Three Key Takeaways.
- North Carolina struggled early against the Louisville zone. Roy Williams pointed to better movement in the second half by the North Carolina bigs as a reason for its game-winning 38-23 performance, but it also helped that the Tar Heels were shooting the ball much better. North Carolina isn’t known as a good jump-shooting team, but it has shot over 40 percent from deep in the last few games. In part that’s because they don’t take many threes (Williams noted that his team finished last in the ACC in three-point attempts this season), but even though they only converted two of five attempts in the second half, it felt like much more. That speaks to the Tar Heels’ patience. Even more important than that was that Williams’ team knocked down 15 of 17 free throw attempts. That’s how you close out games — something North Carolina struggled with this season. Stay patient and make free throws. The last time North Carolina beat a higher-seeded team in the ACC Tournament was way back in 2003, so don’t underestimate this win from a confidence standpoint.
- North Carolina needs better rebounding to feed into its offense. North Carolina never got any flow going in the first half, not only because it struggled against Louisville’s defense, but also because the Cardinals’ shooting and rebounding took the Tar Heels out of their secondary break. The Heels only ended the game with eight fast break points, but even the threat of the secondary break stops opponents from adequately setting up their defense. Brice Johnson runs the floor as well as any big man in the country, and Paige should be a shooting threat on the wing. If this team makes a run in this tournament or later in March, it will be because they do a better job of playing to their strengths over the next few weeks.
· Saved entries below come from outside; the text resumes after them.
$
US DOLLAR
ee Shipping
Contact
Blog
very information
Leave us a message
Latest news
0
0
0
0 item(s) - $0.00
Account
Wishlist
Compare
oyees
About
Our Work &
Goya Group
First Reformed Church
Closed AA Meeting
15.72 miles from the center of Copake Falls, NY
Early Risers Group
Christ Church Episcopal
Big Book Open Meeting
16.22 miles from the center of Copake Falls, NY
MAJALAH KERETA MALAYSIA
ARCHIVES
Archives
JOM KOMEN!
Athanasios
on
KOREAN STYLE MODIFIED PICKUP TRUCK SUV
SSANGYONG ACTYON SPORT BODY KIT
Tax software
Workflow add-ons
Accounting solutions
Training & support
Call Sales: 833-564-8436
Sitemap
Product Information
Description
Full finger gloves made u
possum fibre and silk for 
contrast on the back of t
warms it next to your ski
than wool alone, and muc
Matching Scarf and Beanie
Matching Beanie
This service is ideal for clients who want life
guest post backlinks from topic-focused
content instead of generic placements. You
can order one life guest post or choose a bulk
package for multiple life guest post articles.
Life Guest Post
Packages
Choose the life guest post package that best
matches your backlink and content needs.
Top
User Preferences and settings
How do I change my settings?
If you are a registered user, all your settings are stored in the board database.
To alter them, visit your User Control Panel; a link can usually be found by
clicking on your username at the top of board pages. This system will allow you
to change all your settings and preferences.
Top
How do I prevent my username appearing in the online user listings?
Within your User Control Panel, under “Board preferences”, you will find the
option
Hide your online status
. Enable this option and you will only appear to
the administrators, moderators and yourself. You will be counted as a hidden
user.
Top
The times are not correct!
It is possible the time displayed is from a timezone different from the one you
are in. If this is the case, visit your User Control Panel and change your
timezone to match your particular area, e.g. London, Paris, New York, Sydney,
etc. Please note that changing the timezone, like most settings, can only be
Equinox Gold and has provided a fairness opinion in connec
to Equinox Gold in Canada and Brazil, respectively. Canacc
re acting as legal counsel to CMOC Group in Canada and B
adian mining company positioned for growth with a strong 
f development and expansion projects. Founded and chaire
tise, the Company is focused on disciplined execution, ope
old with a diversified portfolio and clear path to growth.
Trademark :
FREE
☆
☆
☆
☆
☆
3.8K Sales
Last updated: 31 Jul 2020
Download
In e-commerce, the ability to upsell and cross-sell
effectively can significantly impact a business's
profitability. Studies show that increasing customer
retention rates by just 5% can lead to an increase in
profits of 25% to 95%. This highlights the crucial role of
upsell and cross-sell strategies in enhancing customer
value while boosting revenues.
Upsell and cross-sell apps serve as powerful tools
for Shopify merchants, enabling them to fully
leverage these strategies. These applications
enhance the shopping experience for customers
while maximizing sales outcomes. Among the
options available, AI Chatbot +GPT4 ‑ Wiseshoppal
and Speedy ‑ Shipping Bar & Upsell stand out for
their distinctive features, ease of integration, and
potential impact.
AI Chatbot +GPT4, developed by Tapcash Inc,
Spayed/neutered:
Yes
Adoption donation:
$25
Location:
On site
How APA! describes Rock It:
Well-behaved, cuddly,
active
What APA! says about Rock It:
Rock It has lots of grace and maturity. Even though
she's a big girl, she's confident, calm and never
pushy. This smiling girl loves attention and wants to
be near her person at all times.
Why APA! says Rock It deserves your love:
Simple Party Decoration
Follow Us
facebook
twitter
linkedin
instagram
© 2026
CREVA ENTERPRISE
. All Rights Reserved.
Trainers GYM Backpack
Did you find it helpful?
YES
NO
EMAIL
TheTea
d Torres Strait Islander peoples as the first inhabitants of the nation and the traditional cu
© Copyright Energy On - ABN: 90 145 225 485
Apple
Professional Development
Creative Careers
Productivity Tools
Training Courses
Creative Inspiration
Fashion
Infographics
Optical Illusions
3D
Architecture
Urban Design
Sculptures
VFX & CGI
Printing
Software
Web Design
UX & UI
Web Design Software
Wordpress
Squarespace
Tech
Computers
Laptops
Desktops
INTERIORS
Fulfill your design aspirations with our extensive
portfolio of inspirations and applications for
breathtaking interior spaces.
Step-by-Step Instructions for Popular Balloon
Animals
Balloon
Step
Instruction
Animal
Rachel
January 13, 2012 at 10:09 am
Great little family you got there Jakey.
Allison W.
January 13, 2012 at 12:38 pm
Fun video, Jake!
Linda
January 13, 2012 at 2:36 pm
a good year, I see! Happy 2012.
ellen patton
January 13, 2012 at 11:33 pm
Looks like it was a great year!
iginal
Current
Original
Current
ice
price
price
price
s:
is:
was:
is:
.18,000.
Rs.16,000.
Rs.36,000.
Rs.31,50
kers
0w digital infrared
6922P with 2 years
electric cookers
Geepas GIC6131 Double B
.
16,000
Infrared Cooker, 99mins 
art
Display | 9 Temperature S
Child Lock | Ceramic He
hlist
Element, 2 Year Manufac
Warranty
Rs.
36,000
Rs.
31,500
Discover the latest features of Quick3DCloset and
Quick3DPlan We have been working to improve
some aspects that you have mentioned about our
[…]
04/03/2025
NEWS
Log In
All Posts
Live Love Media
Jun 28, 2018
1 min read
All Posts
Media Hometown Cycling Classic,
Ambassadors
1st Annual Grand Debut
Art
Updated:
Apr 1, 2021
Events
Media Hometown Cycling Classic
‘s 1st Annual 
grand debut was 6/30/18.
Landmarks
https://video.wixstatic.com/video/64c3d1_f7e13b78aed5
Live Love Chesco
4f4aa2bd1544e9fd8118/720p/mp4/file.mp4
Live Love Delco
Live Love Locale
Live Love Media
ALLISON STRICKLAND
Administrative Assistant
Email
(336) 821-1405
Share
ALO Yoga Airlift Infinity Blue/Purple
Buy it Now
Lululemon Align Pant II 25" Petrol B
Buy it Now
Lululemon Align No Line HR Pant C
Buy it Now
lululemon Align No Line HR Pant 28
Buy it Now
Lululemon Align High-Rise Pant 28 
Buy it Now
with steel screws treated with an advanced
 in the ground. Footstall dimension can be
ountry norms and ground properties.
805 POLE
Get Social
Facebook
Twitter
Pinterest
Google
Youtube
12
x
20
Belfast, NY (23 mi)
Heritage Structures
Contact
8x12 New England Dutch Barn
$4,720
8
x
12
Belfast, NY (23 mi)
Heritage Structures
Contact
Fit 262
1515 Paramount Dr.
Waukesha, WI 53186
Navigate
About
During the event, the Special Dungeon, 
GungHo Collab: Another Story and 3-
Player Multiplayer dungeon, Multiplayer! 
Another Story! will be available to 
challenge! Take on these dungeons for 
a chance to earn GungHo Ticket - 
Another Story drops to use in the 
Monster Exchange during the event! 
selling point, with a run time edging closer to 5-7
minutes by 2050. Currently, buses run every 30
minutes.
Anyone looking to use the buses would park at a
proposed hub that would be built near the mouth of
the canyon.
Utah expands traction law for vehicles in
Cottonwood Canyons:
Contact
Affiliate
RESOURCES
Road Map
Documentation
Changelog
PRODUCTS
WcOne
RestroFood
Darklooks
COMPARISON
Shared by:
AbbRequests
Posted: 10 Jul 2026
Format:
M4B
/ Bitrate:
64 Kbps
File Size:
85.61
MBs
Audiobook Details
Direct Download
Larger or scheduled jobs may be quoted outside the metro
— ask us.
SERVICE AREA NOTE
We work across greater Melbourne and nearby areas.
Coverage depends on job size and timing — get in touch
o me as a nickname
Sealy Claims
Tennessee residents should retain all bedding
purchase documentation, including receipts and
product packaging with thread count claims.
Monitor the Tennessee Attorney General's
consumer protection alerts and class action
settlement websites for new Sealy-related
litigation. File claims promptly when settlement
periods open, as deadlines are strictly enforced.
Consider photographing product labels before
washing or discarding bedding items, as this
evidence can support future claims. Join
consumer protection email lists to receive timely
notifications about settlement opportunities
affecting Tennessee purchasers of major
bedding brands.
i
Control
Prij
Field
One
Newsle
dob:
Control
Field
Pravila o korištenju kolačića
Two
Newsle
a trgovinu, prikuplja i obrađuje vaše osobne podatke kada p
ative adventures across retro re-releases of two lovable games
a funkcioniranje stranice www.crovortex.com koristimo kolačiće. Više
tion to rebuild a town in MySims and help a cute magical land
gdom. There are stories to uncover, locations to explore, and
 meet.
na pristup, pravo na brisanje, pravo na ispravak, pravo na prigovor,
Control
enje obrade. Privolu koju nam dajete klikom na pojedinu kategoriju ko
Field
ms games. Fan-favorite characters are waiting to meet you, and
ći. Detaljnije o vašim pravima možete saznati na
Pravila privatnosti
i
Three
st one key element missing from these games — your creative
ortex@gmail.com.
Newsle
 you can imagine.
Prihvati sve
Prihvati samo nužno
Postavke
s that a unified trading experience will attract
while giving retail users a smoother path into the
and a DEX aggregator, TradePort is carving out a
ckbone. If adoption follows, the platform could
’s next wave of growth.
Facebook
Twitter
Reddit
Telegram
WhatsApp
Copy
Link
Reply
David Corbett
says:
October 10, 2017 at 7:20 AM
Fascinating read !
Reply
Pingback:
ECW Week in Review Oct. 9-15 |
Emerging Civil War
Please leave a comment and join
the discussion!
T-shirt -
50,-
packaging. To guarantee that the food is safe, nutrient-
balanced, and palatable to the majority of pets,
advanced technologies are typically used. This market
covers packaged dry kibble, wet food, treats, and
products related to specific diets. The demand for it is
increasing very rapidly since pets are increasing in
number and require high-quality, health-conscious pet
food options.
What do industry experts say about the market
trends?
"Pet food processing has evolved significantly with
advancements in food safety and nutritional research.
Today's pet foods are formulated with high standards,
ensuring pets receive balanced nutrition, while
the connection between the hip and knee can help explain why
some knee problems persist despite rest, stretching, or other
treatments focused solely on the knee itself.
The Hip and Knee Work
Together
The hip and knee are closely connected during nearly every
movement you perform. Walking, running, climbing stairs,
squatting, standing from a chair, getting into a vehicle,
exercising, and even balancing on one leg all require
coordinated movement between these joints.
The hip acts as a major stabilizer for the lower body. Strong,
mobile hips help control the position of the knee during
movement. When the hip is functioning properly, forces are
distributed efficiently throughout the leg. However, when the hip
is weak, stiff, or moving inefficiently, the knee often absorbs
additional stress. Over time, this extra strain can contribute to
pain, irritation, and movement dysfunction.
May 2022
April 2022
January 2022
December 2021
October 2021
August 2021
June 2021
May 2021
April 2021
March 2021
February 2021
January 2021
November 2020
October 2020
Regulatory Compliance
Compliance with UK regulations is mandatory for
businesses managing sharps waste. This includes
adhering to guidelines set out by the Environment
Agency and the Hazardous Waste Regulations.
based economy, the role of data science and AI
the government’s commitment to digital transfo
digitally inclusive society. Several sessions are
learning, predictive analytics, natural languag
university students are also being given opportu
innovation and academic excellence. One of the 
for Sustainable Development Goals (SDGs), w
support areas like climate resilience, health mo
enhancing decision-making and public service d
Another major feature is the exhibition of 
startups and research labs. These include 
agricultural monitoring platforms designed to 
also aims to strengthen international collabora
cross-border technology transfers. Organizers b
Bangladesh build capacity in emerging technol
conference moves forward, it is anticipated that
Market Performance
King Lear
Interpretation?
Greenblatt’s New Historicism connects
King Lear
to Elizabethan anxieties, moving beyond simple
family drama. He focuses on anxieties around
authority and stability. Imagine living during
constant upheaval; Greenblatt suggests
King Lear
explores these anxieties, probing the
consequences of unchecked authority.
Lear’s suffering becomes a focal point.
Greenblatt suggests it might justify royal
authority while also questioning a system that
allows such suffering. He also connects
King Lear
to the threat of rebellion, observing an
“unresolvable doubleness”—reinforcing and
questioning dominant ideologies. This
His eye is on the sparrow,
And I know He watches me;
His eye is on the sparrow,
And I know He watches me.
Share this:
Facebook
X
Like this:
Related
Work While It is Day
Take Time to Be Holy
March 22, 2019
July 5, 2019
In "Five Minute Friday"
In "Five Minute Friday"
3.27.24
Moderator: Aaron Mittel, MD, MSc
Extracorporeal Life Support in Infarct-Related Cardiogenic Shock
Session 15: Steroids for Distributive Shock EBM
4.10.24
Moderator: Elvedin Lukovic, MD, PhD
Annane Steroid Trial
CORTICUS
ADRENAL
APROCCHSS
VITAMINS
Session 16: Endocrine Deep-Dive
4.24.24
- Louisville is liable to take a loss during the first weekend of the NCAA Tournament if they can’t solve these zones. Rick Pitino intimated that the Cardinals would try starting Mangok Mathiang at the five to get more offense, but that won’t help with simply making wide-open jump shots. The Cardinals were 4-of-22 from three and 1-of-14 if you remove Wayne Blackshear. That won’t beat anyone. Louisville played well in the first half with Terry Rozier carving up North Carolina’s defense, but Louisville never controlled the game. Some of that was due to the Tar Heels never getting too far behind, but there was also a sneaky suspicion that Louisville’s jumpers would eventually stop falling.